Write the data out again, exactly as given.

**Data supplied:**
———
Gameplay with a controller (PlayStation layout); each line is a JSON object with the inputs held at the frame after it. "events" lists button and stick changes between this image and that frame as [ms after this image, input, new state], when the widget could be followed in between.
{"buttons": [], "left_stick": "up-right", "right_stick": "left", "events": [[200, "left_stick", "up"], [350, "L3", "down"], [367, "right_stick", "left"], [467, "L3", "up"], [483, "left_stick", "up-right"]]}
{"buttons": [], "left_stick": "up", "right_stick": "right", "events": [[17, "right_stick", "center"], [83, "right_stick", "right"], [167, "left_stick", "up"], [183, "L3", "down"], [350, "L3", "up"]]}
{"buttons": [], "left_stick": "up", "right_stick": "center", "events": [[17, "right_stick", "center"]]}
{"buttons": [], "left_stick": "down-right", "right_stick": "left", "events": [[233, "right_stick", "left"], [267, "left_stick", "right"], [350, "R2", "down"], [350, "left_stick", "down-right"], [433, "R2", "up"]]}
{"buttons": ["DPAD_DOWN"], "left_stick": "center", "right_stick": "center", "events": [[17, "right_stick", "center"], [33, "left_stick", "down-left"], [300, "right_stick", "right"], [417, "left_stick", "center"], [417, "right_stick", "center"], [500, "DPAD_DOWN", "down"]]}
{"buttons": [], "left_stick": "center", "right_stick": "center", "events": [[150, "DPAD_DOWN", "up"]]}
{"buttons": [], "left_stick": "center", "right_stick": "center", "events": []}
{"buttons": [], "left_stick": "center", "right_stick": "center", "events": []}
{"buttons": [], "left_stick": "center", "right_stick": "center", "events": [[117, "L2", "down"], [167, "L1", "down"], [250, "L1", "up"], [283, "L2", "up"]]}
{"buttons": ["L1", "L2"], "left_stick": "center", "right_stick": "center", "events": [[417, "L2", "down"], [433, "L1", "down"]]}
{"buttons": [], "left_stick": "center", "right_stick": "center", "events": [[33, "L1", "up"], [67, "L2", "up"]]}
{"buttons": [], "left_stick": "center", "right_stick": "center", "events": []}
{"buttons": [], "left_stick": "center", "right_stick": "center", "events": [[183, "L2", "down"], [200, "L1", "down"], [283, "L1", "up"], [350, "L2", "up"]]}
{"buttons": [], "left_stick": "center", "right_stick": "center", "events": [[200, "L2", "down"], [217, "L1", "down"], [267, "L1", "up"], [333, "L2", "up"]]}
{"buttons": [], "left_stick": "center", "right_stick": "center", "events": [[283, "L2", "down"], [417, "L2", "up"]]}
———
**Response:**
Gameplay with a controller (PlayStation layout); each line is a JSON object with the inputs held at the frame after it. "events" lists button and stick changes between this image and that frame as [ms after this image, input, new state], when the widget could be followed in between.
{"buttons": [], "left_stick": "up-right", "right_stick": "left", "events": [[200, "left_stick", "up"], [350, "L3", "down"], [367, "right_stick", "left"], [467, "L3", "up"], [483, "left_stick", "up-right"]]}
{"buttons": [], "left_stick": "up", "right_stick": "right", "events": [[17, "right_stick", "center"], [83, "right_stick", "right"], [167, "left_stick", "up"], [183, "L3", "down"], [350, "L3", "up"]]}
{"buttons": [], "left_stick": "up", "right_stick": "center", "events": [[17, "right_stick", "center"]]}
{"buttons": [], "left_stick": "down-right", "right_stick": "left", "events": [[233, "right_stick", "left"], [267, "left_stick", "right"], [350, "R2", "down"], [350, "left_stick", "down-right"], [433, "R2", "up"]]}
{"buttons": ["DPAD_DOWN"], "left_stick": "center", "right_stick": "center", "events": [[17, "right_stick", "center"], [33, "left_stick", "down-left"], [300, "right_stick", "right"], [417, "left_stick", "center"], [417, "right_stick", "center"], [500, "DPAD_DOWN", "down"]]}
{"buttons": [], "left_stick": "center", "right_stick": "center", "events": [[150, "DPAD_DOWN", "up"]]}
{"buttons": [], "left_stick": "center", "right_stick": "center", "events": []}
{"buttons": [], "left_stick": "center", "right_stick": "center", "events": []}
{"buttons": [], "left_stick": "center", "right_stick": "center", "events": [[117, "L2", "down"], [167, "L1", "down"], [250, "L1", "up"], [283, "L2", "up"]]}
{"buttons": ["L1", "L2"], "left_stick": "center", "right_stick": "center", "events": [[417, "L2", "down"], [433, "L1", "down"]]}
{"buttons": [], "left_stick": "center", "right_stick": "center", "events": [[33, "L1", "up"], [67, "L2", "up"]]}
{"buttons": [], "left_stick": "center", "right_stick": "center", "events": []}
{"buttons": [], "left_stick": "center", "right_stick": "center", "events": [[183, "L2", "down"], [200, "L1", "down"], [283, "L1", "up"], [350, "L2", "up"]]}
{"buttons": [], "left_stick": "center", "right_stick": "center", "events": [[200, "L2", "down"], [217, "L1", "down"], [267, "L1", "up"], [333, "L2", "up"]]}
{"buttons": [], "left_stick": "center", "right_stick": "center", "events": [[283, "L2", "down"], [417, "L2", "up"]]}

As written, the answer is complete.